Maya supports characters in the lower ASCII range (0-127) for node and attribute names. On some platforms, Maya allows these names to contain single-byte characters from the extended ASCII range (for example, Windows under the Latin 1 code page 1252, and Linux in a Latin locale such as en_US.iso88591). These extended ASCII characters include letters with accents and other diacritical marks and digraphs (for example, é and ß), commonly found in such languages as French or German. Japanese Hankaku characters are not supported.
Scene files with node or attribute names containing characters outside the lower-ASCII range may exhibit problems when moved between platforms.
In order to properly use these extended ASCII characters on Windows, you must first open the Regional and Language Options Control Panel, and ensure that the Advanced tab's language setting for non-Unicode programs is set to a Latin-compatible language such as English, French, or German. Changing this language setting may require you to reboot your system.
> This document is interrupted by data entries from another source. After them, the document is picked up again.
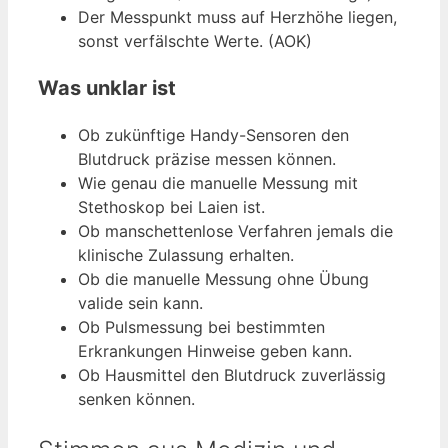
Der Messpunkt muss auf Herzhöhe liegen,
sonst verfälschte Werte. (AOK)
Was unklar ist
Ob zukünftige Handy-Sensoren den
Blutdruck präzise messen können.
Wie genau die manuelle Messung mit
Stethoskop bei Laien ist.
Ob manschettenlose Verfahren jemals die
klinische Zulassung erhalten.
Ob die manuelle Messung ohne Übung
valide sein kann.
Ob Pulsmessung bei bestimmten
Erkrankungen Hinweise geben kann.
Ob Hausmittel den Blutdruck zuverlässig
senken können.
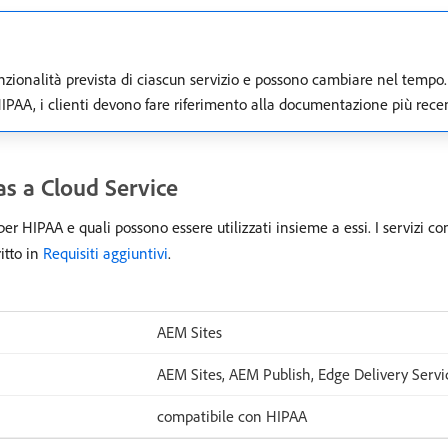
unzionalità prevista di ciascun servizio e possono cambiare nel tempo.
PAA, i clienti devono fare riferimento alla documentazione più recente
as a Cloud Service
er HIPAA e quali possono essere utilizzati insieme a essi. I servizi c
itto in
Requisiti aggiuntivi
.
AEM Sites
AEM Sites, AEM Publish, Edge Delivery Servi
compatibile con HIPAA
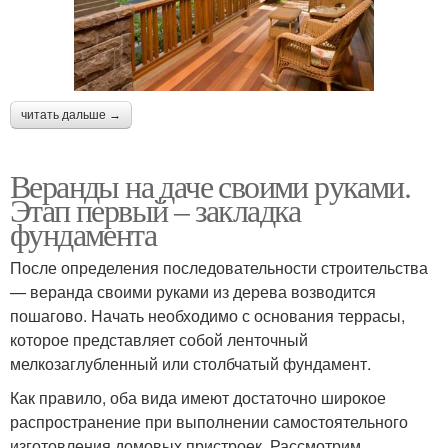
читать дальше →
Веранды на даче своими руками.
Этап первый – закладка
фундамента
После определения последовательности строительства
— веранда своими руками из дерева возводится
пошагово. Начать необходимо с основания террасы,
которое представляет собой ленточный
мелкозаглубленный или столбчатый фундамент.
Как правило, оба вида имеют достаточно широкое
распространение при выполнении самостоятельного
изготовления домовых пристроек. Рассмотрим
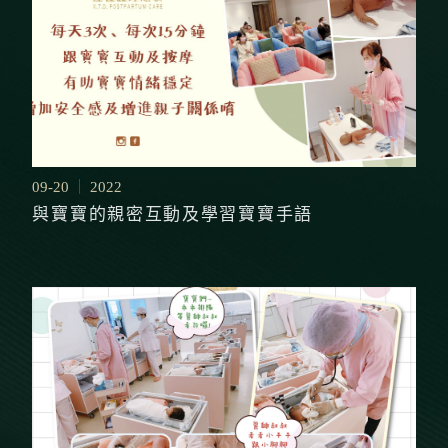
09-20
2022
與寶寶的親密互動及學習寶寶手語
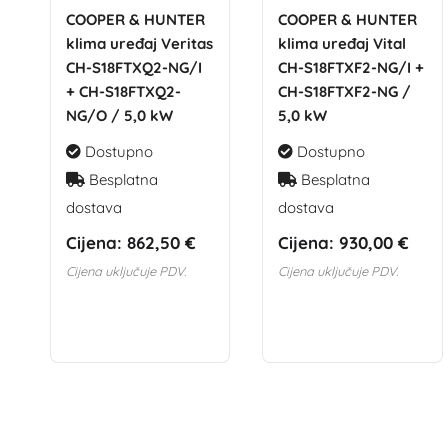
COOPER & HUNTER
COOPER & HUNTER
klima uređaj Veritas
klima uređaj Vital
CH-S18FTXQ2-NG/I
CH-S18FTXF2-NG/I +
+ CH-S18FTXQ2-
CH-S18FTXF2-NG /
NG/O / 5,0 kW
5,0 kW
Dostupno
Dostupno
Besplatna
Besplatna
dostava
dostava
Cijena:
862,50 €
Cijena:
930,00 €
Cijena uključuje PDV.
Cijena uključuje PDV.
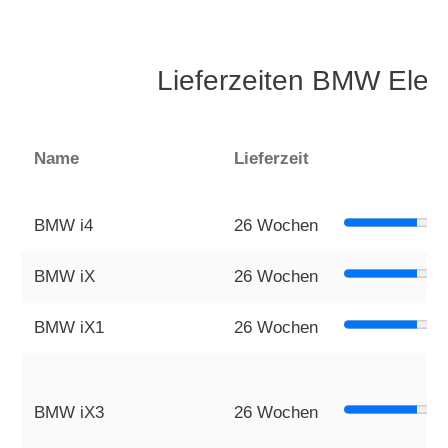
Lieferzeiten BMW Elek
Name
Lieferzeit
BMW i4
26 Wochen
BMW iX
26 Wochen
BMW iX1
26 Wochen
BMW iX3
26 Wochen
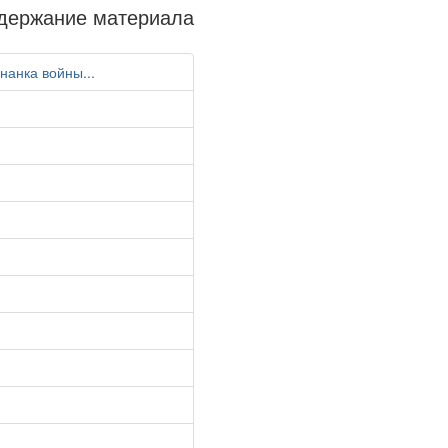
держание материала
нанка войны...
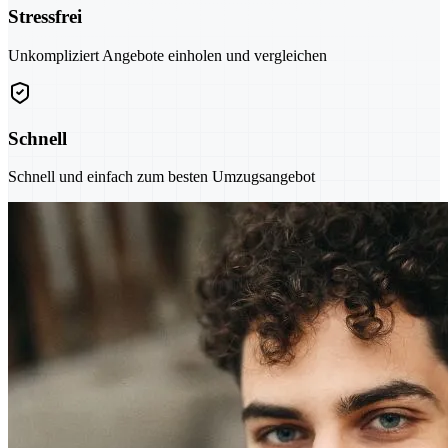
Stressfrei
Unkompliziert Angebote einholen und vergleichen
Schnell
Schnell und einfach zum besten Umzugsangebot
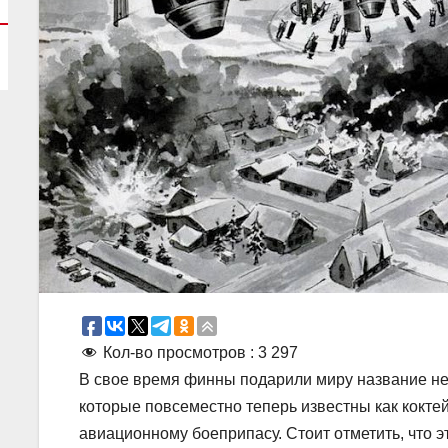
Кол-во просмотров :
3 297
В свое время финны подарили миру название не
которые повсеместно теперь известны как коктей
авиационному боеприпасу. Стоит отметить, что э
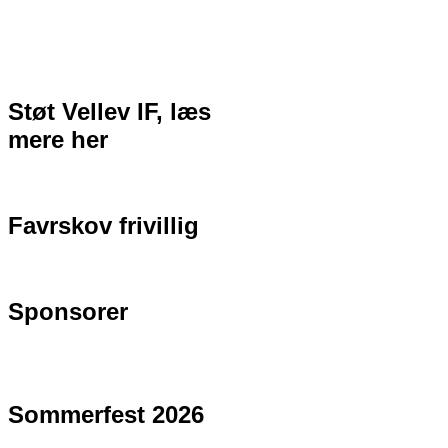
Støt Vellev IF, læs
mere her
Favrskov frivillig
Sponsorer
Sommerfest 2026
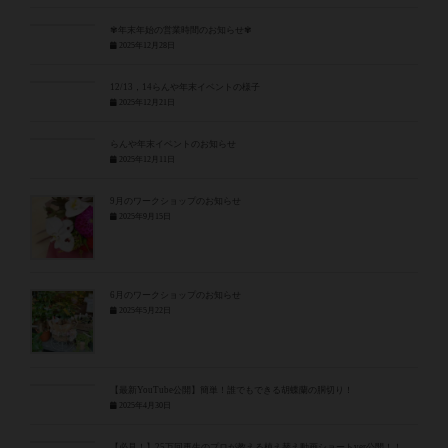
✾年末年始の営業時間のお知らせ✾
2025年12月28日
12/13，14らんや年末イベントの様子
2025年12月21日
らんや年末イベントのお知らせ
2025年12月11日
9月のワークショップのお知らせ
2025年9月15日
6月のワークショップのお知らせ
2025年5月22日
【最新YouTube公開】簡単！誰でもできる胡蝶蘭の胴切り！
2025年4月30日
【必見！】25万回再生のプロが教える植え替え動画ショートver公開！！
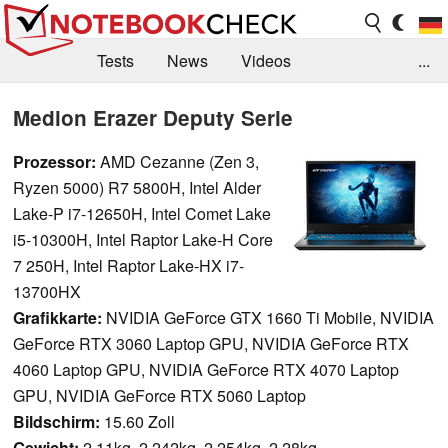
Tests
News
Videos
...
Benchmarks & Tech
Externe Tests
Medion Erazer Deputy Serie
Kaufberatung
Deals
Suche
Jobs
Prozessor:
AMD Cezanne (Zen 3,
Ryzen 5000) R7 5800H, Intel Alder
Forum
Lake-P i7-12650H, Intel Comet Lake
i5-10300H, Intel Raptor Lake-H Core
7 250H, Intel Raptor Lake-HX i7-
13700HX
Grafikkarte:
NVIDIA GeForce GTX 1660 Ti Mobile, NVIDIA
GeForce RTX 3060 Laptop GPU, NVIDIA GeForce RTX
4060 Laptop GPU, NVIDIA GeForce RTX 4070 Laptop
GPU, NVIDIA GeForce RTX 5060 Laptop
Bildschirm:
15.60 Zoll
Gewicht:
2.11kg, 2.242kg, 2.254kg, 2.28kg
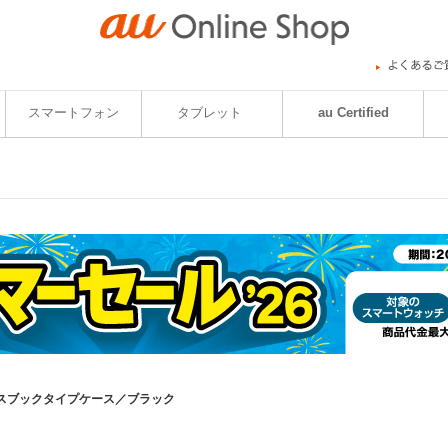
スマートフォン
タブレット
au Certified
ウイルスブックタイプケース／ブラック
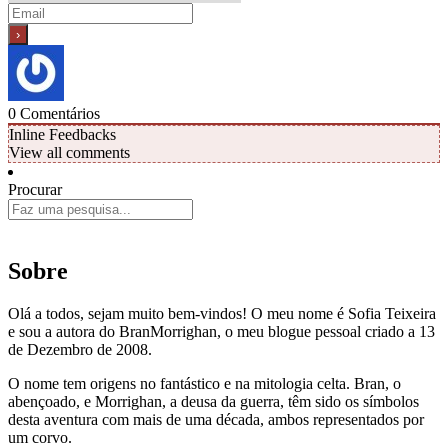
0
Comentários
Inline Feedbacks
View all comments
Procurar
Sobre
Olá a todos, sejam muito bem-vindos! O meu nome é Sofia Teixeira
e sou a autora do BranMorrighan, o meu blogue pessoal criado a 13
de Dezembro de 2008.
O nome tem origens no fantástico e na mitologia celta. Bran, o
abençoado, e Morrighan, a deusa da guerra, têm sido os símbolos
desta aventura com mais de uma década, ambos representados por
um corvo.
In order to properly save or open scenes with these characters on Linux, you must set your LANG environment variable to a Latin-compatible locale before running Maya. Depending on your shell, the command to do so will look something like this:
export LANG=en_US.iso88591
Maya does not allow extended ASCII characters in node or attribute names on Mac OS X, or on Linux running under a multi-byte locale such as en_US.UTF-8. Opening a scene file with extended ASCII characters in an unsupported environment may result in data loss.
(Maya's user interface on Linux does not support Japanese or Simplified Chinese or any other multi-byte text.)